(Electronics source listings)

# # # # # # #

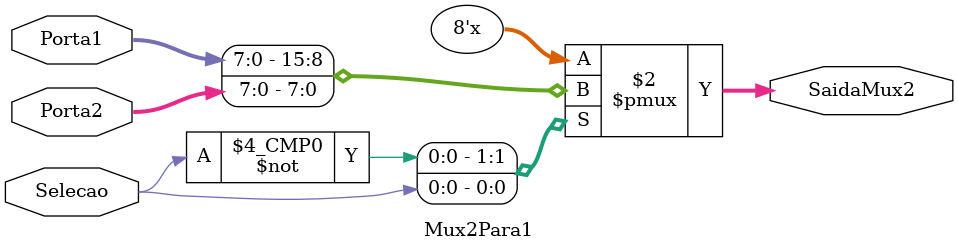
<source format=v>
module Mux2Para1 (Porta1, Porta2, Selecao, SaidaMux2);
    input wire [7:0] Porta1, Porta2; 
    input wire Selecao;
    output reg [7:0] SaidaMux2;
    
    always @(*) begin
        case (Selecao)
            1'b0: SaidaMux2 = Porta1;
            1'b1: SaidaMux2 = Porta2;
        endcase
    end
endmodule

</source>
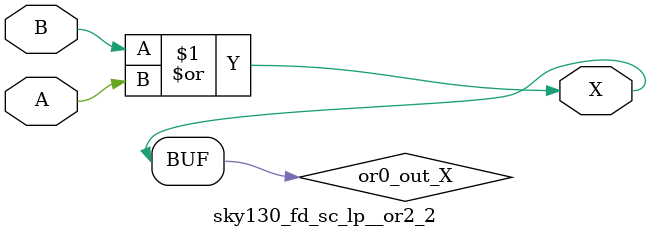
<source format=v>
/*
 * Copyright 2020 The SkyWater PDK Authors
 *
 * Licensed under the Apache License, Version 2.0 (the "License");
 * you may not use this file except in compliance with the License.
 * You may obtain a copy of the License at
 *
 *     https://www.apache.org/licenses/LICENSE-2.0
 *
 * Unless required by applicable law or agreed to in writing, software
 * distributed under the License is distributed on an "AS IS" BASIS,
 * WITHOUT WARRANTIES OR CONDITIONS OF ANY KIND, either express or implied.
 * See the License for the specific language governing permissions and
 * limitations under the License.
 *
 * SPDX-License-Identifier: Apache-2.0
*/


`ifndef SKY130_FD_SC_LP__OR2_2_FUNCTIONAL_V
`define SKY130_FD_SC_LP__OR2_2_FUNCTIONAL_V

/**
 * or2: 2-input OR.
 *
 * Verilog simulation functional model.
 */

`timescale 1ns / 1ps
`default_nettype none

`celldefine
module sky130_fd_sc_lp__or2_2 (
    X,
    A,
    B
);

    // Module ports
    output X;
    input  A;
    input  B;

    // Local signals
    wire or0_out_X;

    //  Name  Output     Other arguments
    or  or0  (or0_out_X, B, A           );
    buf buf0 (X        , or0_out_X      );

endmodule
`endcelldefine

`default_nettype wire
`endif  // SKY130_FD_SC_LP__OR2_2_FUNCTIONAL_V

</source>
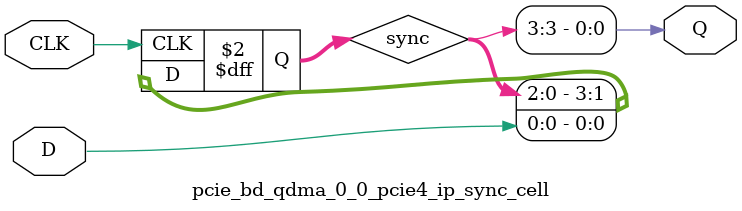
<source format=v>

`timescale 1ps / 1ps

(* DowngradeIPIdentifiedWarnings = "yes" *)
module pcie_bd_qdma_0_0_pcie4_ip_sync_cell #
(
    parameter integer STAGE = 3
)
(
    //-------------------------------------------------------------------------- 
    //  Input Ports
    //-------------------------------------------------------------------------- 
    input                               CLK,
    input                               D,
    
    //-------------------------------------------------------------------------- 
    //  Output Ports
    //-------------------------------------------------------------------------- 
    output                              Q
);
    //-------------------------------------------------------------------------- 
    //  Synchronized Signals
    //--------------------------------------------------------------------------  
    (* ASYNC_REG = "TRUE", SHIFT_EXTRACT = "NO" *) reg [STAGE:0] sync;                                                            



//--------------------------------------------------------------------------------------------------
//  Synchronizier
//--------------------------------------------------------------------------------------------------
always @ (posedge CLK)
begin

    sync <= {sync[(STAGE-1):0], D};
            
end   



//--------------------------------------------------------------------------------------------------
//  Generate Output
//--------------------------------------------------------------------------------------------------
assign Q = sync[STAGE];



endmodule

</source>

# # # # # # #

Task directions ->
Reply with one number only: the count of lines in the entries that contain "Selecao".

Exercise solution ->
3